* HOW TO COMPLETE THIS TASK: Look through the material that follows and show every line with the string "each".

* EXERCISE MATERIALS:
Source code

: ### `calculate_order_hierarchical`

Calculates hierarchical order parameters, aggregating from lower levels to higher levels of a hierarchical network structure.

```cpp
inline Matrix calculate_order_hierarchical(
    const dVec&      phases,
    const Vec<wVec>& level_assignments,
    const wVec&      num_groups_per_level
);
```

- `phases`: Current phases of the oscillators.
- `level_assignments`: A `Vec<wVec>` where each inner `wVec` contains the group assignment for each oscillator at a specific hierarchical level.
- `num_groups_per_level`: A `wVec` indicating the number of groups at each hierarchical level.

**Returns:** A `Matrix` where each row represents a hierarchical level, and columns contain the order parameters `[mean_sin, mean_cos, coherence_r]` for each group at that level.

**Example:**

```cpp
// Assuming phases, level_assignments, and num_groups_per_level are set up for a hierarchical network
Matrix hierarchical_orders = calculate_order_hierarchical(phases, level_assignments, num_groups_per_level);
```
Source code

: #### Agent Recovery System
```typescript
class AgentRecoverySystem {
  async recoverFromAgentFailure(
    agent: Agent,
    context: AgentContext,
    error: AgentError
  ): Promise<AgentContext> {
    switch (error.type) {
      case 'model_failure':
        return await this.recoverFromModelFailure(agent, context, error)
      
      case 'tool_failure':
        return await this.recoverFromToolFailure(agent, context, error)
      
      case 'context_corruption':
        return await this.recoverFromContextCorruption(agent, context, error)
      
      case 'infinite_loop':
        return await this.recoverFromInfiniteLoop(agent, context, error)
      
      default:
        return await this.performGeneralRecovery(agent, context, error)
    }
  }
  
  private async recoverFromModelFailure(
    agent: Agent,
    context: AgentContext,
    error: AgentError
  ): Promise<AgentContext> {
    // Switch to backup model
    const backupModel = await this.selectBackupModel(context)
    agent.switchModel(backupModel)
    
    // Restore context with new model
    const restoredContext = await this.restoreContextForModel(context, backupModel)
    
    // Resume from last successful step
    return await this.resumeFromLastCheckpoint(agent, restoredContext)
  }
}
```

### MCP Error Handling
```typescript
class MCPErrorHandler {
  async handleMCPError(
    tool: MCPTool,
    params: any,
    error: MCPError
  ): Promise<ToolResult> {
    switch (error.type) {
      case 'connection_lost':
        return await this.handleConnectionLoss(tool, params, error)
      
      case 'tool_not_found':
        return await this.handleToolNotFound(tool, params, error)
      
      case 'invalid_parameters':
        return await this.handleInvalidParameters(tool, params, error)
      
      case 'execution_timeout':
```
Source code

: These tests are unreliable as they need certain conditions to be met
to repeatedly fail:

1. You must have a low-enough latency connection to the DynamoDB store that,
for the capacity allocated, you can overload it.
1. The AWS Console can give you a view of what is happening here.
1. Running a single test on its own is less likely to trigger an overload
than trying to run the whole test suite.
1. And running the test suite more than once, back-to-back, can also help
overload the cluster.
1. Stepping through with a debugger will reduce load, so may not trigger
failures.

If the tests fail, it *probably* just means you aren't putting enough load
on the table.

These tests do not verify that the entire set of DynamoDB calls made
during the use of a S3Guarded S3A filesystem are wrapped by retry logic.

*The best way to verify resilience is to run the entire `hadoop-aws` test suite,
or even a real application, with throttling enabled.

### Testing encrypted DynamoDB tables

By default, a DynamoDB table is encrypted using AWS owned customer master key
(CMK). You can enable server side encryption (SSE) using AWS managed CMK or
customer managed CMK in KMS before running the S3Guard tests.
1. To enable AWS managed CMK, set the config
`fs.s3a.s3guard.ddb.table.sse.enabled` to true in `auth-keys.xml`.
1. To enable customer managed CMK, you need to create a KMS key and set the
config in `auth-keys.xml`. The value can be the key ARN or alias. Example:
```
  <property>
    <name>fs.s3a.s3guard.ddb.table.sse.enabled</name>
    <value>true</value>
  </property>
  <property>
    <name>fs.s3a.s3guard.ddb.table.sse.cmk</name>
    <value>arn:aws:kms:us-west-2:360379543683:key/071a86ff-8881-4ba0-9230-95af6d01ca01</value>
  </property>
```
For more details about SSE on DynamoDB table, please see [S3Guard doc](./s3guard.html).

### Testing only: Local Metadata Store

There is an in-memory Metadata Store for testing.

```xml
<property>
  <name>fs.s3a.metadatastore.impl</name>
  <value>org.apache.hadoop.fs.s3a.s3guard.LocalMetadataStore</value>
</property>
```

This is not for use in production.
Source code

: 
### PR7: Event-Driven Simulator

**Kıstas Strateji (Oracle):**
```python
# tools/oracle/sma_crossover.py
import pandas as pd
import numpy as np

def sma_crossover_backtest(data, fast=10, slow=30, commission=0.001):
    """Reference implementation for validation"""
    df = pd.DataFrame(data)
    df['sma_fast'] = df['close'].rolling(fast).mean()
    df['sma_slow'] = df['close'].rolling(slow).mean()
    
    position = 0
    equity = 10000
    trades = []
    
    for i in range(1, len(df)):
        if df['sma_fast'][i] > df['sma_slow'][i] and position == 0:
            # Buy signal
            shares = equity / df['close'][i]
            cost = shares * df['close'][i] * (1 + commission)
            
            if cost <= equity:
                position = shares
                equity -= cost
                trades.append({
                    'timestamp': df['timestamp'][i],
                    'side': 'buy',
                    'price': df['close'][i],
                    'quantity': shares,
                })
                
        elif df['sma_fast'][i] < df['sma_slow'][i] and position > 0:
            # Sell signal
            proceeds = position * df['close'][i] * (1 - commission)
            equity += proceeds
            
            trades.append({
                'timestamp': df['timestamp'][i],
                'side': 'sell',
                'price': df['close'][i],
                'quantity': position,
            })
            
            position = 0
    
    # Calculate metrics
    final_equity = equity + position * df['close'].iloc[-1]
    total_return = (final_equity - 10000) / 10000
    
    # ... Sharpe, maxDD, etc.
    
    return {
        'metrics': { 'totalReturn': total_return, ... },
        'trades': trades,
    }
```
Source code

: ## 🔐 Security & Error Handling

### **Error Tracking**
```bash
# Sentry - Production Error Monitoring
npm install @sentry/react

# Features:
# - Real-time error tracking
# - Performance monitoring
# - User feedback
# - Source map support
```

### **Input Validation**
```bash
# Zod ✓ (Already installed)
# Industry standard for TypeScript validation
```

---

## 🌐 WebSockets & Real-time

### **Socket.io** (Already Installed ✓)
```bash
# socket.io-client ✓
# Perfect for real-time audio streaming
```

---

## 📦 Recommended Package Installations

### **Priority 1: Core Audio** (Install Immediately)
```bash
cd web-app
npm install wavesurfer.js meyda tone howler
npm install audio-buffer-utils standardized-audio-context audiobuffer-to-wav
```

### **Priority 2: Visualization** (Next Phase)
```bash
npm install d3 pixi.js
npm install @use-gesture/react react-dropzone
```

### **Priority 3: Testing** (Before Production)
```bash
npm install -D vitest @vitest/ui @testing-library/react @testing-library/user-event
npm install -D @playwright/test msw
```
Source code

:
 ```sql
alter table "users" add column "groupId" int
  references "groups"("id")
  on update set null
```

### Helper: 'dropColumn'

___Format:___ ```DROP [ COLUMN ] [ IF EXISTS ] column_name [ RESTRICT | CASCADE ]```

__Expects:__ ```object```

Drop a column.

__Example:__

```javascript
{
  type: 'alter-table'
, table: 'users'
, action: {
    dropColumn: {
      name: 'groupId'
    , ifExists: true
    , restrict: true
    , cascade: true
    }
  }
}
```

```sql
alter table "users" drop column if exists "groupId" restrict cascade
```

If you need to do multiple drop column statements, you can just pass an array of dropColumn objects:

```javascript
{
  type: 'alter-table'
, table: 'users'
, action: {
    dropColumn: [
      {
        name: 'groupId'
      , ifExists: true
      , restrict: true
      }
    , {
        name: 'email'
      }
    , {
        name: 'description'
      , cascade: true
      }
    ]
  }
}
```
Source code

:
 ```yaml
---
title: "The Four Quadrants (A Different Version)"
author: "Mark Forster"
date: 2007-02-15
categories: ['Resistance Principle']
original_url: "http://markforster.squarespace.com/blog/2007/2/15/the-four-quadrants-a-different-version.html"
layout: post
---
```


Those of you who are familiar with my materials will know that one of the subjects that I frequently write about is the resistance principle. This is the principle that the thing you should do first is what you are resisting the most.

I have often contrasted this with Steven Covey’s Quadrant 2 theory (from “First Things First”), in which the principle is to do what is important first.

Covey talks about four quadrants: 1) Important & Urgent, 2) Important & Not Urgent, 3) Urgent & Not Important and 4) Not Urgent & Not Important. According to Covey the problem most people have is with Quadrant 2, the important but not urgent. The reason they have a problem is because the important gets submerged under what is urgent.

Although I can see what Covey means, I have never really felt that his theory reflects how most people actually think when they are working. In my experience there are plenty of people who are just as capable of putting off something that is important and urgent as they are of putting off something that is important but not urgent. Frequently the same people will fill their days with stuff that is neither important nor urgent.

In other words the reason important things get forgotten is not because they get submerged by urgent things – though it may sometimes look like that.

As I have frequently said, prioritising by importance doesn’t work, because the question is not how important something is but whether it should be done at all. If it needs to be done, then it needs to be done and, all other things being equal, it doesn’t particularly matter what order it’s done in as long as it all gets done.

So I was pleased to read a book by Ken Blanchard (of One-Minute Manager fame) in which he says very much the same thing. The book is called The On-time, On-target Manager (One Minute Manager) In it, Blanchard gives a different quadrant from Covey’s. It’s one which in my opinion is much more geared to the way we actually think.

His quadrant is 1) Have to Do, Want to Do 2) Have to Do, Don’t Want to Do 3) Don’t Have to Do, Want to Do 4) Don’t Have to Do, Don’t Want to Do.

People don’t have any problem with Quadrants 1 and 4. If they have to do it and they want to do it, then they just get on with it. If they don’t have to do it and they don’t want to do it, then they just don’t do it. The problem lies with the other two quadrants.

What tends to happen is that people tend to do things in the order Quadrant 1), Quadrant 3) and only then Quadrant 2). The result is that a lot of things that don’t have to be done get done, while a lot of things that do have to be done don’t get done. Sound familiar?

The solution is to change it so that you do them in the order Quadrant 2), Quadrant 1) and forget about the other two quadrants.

* OUTPUT OF THE TASK:
- `level_assignments`: A `Vec<wVec>` where each inner `wVec` contains the group assignment for each oscillator at a specific hierarchical level.
- `num_groups_per_level`: A `wVec` indicating the number of groups at each hierarchical level.
**Returns:** A `Matrix` where each row represents a hierarchical level, and columns contain the order parameters `[mean_sin, mean_cos, coherence_r]` for each group at that level.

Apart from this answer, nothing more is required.